Après sa sortie rapide pour aller au tabac elle s'arrête pour vider la boîte aux lettres bien remplie. Ju est toujours plein d'attention pour elle, mais pour ce qui est gestion et tâche ménagère .... Hmm... Elle a abandonné l'idée de le changer. Elle découvre une montagne de courriers et de publicités datant de plusieurs jours. Récupérant l'ensemble, elle regagne l'appartement pour s'y terrer jusqu'au retour de Ju.

Leur appartement n'est pas gigantesque mais suffit largement pour un couple sans enfant. Il se compose d'une entrée spacieuse permettant des rangements pour leurs multiples chaussures, d'un grand salon salle à manger avec deux portes à chaque extrémité donnant accès à la salle de bain et à leur chambre. Une baie vitrée occupe le mur face à l'entrée, avec un accès à un balcon minuscule juste assez grand pour permettre à Sarah ses pauses cigarette. La décoration est très minimaliste. La jeune femme n'a jamais été du genre à accumuler des objets inutiles si ce n'est sa collection de DVD qui remplit une bibliothèque et évidemment ses livres de romances qui prennent aussi une grande place. Elle adore ça et l'assume complètement au grand plaisir de son homme.
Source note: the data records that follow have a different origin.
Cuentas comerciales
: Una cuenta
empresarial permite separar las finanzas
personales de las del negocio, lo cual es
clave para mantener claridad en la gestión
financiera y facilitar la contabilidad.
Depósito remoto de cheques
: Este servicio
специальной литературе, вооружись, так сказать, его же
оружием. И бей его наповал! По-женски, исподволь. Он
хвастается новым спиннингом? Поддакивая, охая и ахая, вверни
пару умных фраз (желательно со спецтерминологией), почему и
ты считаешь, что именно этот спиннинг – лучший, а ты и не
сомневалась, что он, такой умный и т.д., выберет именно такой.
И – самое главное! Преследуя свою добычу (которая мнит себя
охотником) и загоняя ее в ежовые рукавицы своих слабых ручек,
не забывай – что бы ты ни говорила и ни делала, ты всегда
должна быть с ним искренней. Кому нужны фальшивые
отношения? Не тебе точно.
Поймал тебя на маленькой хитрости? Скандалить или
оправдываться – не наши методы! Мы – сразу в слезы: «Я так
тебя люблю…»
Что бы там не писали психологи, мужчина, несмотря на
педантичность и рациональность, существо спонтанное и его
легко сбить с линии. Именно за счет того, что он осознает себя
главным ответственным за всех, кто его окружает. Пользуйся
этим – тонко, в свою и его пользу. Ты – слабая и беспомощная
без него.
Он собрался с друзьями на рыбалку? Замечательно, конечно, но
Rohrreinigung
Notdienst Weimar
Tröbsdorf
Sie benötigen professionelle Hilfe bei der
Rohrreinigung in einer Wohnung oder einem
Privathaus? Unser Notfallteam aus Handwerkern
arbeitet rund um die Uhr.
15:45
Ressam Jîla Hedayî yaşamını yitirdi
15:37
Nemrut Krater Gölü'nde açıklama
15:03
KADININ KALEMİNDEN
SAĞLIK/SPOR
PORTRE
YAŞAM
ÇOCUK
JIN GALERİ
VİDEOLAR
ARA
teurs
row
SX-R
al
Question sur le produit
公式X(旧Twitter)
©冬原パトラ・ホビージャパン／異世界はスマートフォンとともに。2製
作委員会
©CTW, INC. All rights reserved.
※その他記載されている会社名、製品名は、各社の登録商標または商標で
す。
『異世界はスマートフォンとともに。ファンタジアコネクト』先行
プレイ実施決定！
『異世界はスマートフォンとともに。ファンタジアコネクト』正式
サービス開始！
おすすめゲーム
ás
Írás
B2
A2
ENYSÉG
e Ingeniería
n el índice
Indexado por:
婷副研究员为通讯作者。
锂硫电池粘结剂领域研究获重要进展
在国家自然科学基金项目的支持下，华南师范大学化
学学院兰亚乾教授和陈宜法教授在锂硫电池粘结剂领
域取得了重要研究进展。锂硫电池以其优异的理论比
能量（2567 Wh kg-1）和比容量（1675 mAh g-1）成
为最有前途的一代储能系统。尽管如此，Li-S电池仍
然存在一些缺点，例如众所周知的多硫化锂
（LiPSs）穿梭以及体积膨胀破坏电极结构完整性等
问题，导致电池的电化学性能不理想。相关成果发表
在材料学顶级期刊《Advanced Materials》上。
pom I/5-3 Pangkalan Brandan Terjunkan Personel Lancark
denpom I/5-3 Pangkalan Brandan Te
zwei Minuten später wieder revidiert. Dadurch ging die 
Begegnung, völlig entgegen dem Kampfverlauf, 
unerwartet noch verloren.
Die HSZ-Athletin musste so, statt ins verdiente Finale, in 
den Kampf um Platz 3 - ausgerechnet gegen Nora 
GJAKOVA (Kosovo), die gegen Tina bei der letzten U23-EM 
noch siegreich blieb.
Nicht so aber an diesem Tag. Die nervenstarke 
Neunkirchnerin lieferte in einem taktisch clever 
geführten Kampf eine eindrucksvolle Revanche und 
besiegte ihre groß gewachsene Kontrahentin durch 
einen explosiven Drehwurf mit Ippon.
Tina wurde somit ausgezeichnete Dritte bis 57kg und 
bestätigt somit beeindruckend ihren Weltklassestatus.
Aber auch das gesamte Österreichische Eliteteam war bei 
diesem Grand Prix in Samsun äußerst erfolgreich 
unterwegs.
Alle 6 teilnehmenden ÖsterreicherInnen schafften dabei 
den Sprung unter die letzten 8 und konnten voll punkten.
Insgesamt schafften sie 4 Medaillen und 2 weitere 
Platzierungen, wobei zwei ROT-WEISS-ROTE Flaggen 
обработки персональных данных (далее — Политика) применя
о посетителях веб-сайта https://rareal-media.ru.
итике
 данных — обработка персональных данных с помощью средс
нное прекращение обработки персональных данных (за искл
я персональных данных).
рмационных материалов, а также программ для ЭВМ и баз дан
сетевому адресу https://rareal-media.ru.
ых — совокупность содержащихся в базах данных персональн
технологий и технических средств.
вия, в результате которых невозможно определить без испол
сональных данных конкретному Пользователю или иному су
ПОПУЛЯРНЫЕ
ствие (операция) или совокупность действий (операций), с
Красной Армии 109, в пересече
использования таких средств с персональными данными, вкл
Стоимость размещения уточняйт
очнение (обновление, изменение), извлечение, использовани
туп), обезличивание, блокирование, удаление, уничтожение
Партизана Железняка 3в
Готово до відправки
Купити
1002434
Il faut être honnête, ce type de lecture échauffe souvent les jeunes femmes.

Une grande enveloppe marron au milieu du courrier attire son regard. Fronçant les sourcils, elle la retire du tas. Ce pli lui est destiné et arbore une belle écriture:  sa mère. C'est bien l'écriture de sa mère. Elle a tellement essayé de l'imiter étant adolescente qu'elle la reconnaîtrait entre mille. Ouvrant délicatement l'enveloppe, elle en sort une lettre manuscrite et une plus petite enveloppe. Installée confortablement dans le canapé, elle s'attarde tout d'abord sur la lettre.